Monday, Jun. 04, 1979
Then Along Came Jones
Democrats who urge tax breaks for business used to be as rare as Southern supporters of memorials to Ulysses S. Grant, but that was before Oklahoma Congressman James Robert Jones started working the corridors. As the party's primary advocate of liberalized depreciation rules, Jones is at the fore of a neoconservative fiscal bandwagon that is straining the old free-spending coalitions of the New Deal and the Great Society. He is also one of the most effective and fastest rising members of Congress.

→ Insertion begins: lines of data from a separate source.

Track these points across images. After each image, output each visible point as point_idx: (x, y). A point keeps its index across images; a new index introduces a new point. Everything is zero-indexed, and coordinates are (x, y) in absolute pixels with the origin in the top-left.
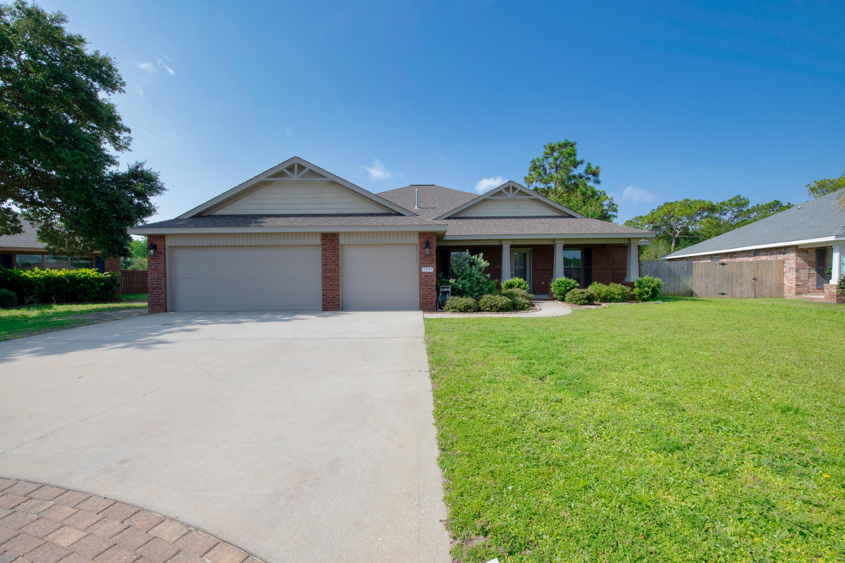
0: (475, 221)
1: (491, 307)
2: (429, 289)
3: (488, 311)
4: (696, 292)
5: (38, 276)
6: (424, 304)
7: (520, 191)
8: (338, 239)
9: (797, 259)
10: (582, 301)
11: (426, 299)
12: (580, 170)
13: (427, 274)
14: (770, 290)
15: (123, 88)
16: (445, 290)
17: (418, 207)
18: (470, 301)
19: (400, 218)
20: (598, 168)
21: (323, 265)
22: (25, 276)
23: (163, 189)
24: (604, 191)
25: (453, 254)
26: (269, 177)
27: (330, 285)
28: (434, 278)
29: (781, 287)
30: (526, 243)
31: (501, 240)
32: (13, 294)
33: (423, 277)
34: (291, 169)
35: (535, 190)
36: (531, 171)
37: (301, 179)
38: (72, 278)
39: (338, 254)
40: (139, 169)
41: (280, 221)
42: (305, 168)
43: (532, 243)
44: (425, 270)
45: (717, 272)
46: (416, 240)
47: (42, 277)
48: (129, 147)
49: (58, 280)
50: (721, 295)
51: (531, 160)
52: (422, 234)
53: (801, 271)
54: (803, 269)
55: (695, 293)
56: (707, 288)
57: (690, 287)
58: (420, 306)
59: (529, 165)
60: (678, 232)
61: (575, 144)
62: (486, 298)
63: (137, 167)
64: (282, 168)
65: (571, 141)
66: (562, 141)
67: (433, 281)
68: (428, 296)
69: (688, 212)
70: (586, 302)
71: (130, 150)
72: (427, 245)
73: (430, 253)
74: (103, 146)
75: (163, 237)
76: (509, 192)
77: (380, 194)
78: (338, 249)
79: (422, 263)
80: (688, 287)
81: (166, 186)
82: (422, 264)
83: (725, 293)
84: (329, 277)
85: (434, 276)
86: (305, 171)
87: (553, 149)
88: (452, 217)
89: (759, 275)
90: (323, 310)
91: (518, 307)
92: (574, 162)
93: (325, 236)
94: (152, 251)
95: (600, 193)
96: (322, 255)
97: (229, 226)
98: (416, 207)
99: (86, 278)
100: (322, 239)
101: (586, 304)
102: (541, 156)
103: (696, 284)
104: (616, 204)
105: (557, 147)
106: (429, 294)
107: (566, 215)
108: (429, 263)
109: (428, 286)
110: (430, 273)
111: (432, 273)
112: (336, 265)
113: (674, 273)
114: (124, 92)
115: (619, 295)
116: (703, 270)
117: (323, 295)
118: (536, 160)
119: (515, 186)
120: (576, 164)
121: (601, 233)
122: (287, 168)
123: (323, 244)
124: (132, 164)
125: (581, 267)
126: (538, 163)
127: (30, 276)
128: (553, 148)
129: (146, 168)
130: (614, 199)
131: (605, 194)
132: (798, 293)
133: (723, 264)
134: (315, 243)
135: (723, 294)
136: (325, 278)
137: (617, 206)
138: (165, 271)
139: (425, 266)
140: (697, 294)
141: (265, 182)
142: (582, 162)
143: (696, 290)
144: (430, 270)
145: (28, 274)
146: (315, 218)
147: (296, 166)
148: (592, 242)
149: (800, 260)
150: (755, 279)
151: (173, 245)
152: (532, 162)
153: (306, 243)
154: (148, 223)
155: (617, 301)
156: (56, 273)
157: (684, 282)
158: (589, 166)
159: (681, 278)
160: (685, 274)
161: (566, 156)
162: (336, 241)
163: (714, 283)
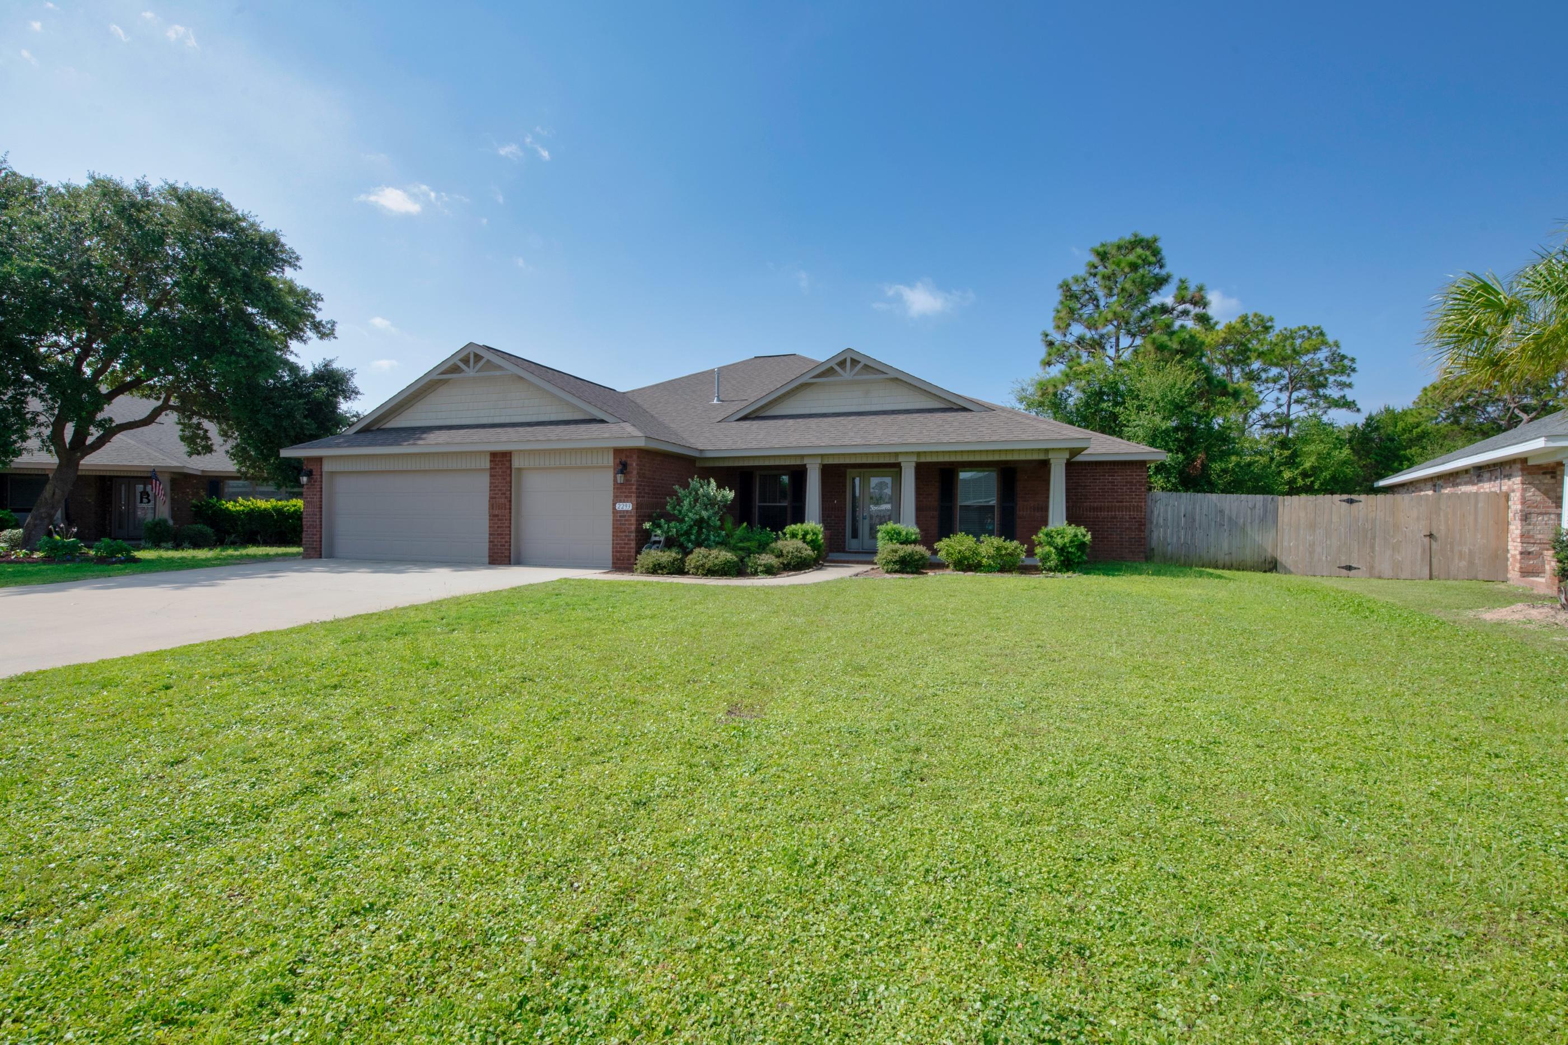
1: (697, 568)
2: (625, 536)
4: (1284, 563)
5: (242, 508)
6: (618, 559)
7: (866, 366)
8: (511, 461)
9: (1524, 490)
11: (622, 552)
13: (623, 514)
14: (1471, 563)
16: (657, 538)
17: (720, 400)
19: (594, 427)
21: (491, 498)
22: (227, 508)
26: (442, 373)
27: (499, 527)
28: (633, 520)
29: (1499, 556)
32: (209, 530)
33: (619, 518)
34: (466, 361)
37: (478, 374)
38: (279, 511)
39: (511, 483)
42: (484, 357)
44: (621, 506)
45: (1335, 519)
46: (609, 460)
47: (247, 510)
49: (264, 514)
50: (1344, 571)
51: (1059, 283)
52: (618, 452)
53: (1534, 519)
54: (1541, 514)
55: (1281, 563)
56: (1311, 552)
57: (1270, 550)
58: (613, 563)
61: (1155, 240)
62: (698, 556)
64: (456, 360)
65: (1146, 234)
66: (1128, 237)
67: (631, 524)
68: (625, 548)
70: (897, 567)
72: (623, 468)
73: (627, 480)
75: (319, 460)
78: (510, 475)
79: (617, 497)
80: (1266, 550)
82: (617, 499)
83: (1354, 566)
84: (497, 516)
85: (633, 516)
86: (486, 360)
87: (1103, 256)
89: (1442, 528)
90: (490, 563)
93: (494, 455)
96: (491, 483)
98: (713, 401)
99: (295, 511)
100: (491, 461)
101: (896, 572)
102: (1082, 271)
103: (1285, 544)
105: (1114, 252)
106: (626, 544)
108: (626, 497)
109: (625, 532)
110: (627, 511)
111: (630, 512)
112: (508, 498)
113: (1230, 519)
116: (1302, 514)
117: (490, 542)
118: (1071, 281)
119: (857, 358)
123: (491, 468)
125: (993, 502)
126: (1074, 288)
127: (234, 509)
128: (1106, 252)
132: (1525, 573)
133: (1349, 501)
134: (482, 466)
135: (1349, 568)
136: (493, 517)
139: (620, 502)
140: (1288, 567)
141: (438, 381)
142: (1169, 279)
143: (1285, 558)
144: (627, 506)
145: (230, 505)
147: (472, 356)
149: (1532, 493)
150: (1431, 536)
151: (334, 470)
152: (1062, 287)
155: (990, 569)
156: (262, 504)
157: (1257, 538)
158: (1183, 286)
159: (1249, 530)
160: (1257, 521)
161: (1127, 270)
162: (508, 464)
163: (1328, 542)
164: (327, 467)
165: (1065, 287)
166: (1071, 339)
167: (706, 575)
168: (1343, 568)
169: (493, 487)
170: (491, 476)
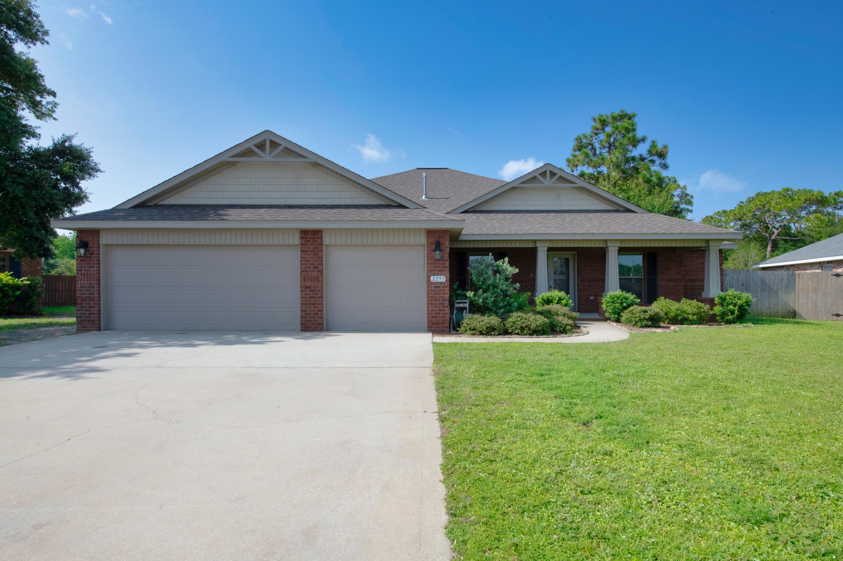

The son of a Muskogee potato chip maker who went broke in the Depression, Jones, 40, grew up in the city's segregated black ghetto because it was the only place where his family could afford to buy a home. Armed with a taste for politics and a sense of social justice, he got a night-school law degree from Georgetown University, gravitated to Lyndon Johnson's 1964 campaign, and wound up as the President's appointments secretary, one of the handful of White House staffers closest to L.B.J. Of that period he now says, "We created a lot of cynicism, both for those supposedly being helped and those footing the bill. Our ideas far surpassed our ability to make them work."
Like his mentor L.B.J., Jones is more interested in advancing by compromise than confrontation. After whining a seat in Congress from an affluent and largely Republican district of Tulsa in 1972, he was assigned to the tax-writing Ways and Means Committee in 1974. When the tax-cut bill bogged down in the committee last summer, Chairman Al Ullman asked Jones to see if he could find a compromise. Jones pieced together a combination of general tax reductions and capital-gains cuts that won the committee's endorsement. When the legislation came to the House floor, he led a coalition of center-right Democrats that helped pass the bill by an overwhelming 362 to 49.
To the irritation of party leaders like House Speaker Tip O'Neill, who regards him as something of a rebel, Jones last January maneuvered himself onto the powerful Budget Committee. He has since recommended cuts in spending for the Urban Development Bank, the Department of Energy's mismanaged Strategic Petroleum Reserve and the Labor Department's scandal-plagued CETA employment program.
He also chaired a subcommittee that put out an influential report urging tougher action against Japanese trade protectionism.
Though he denies plans to forge an alliance that would challenge Democratic chiefs on money and tax matters, Jones nonetheless has a growing following of members who look to him for leadership.
Says he: "There are 60 conservative Democrats who are mad about economic policies and could be persuaded to protest just about any liberal policy. Add them to the Republican votes and you have a majority. But that's not my interest."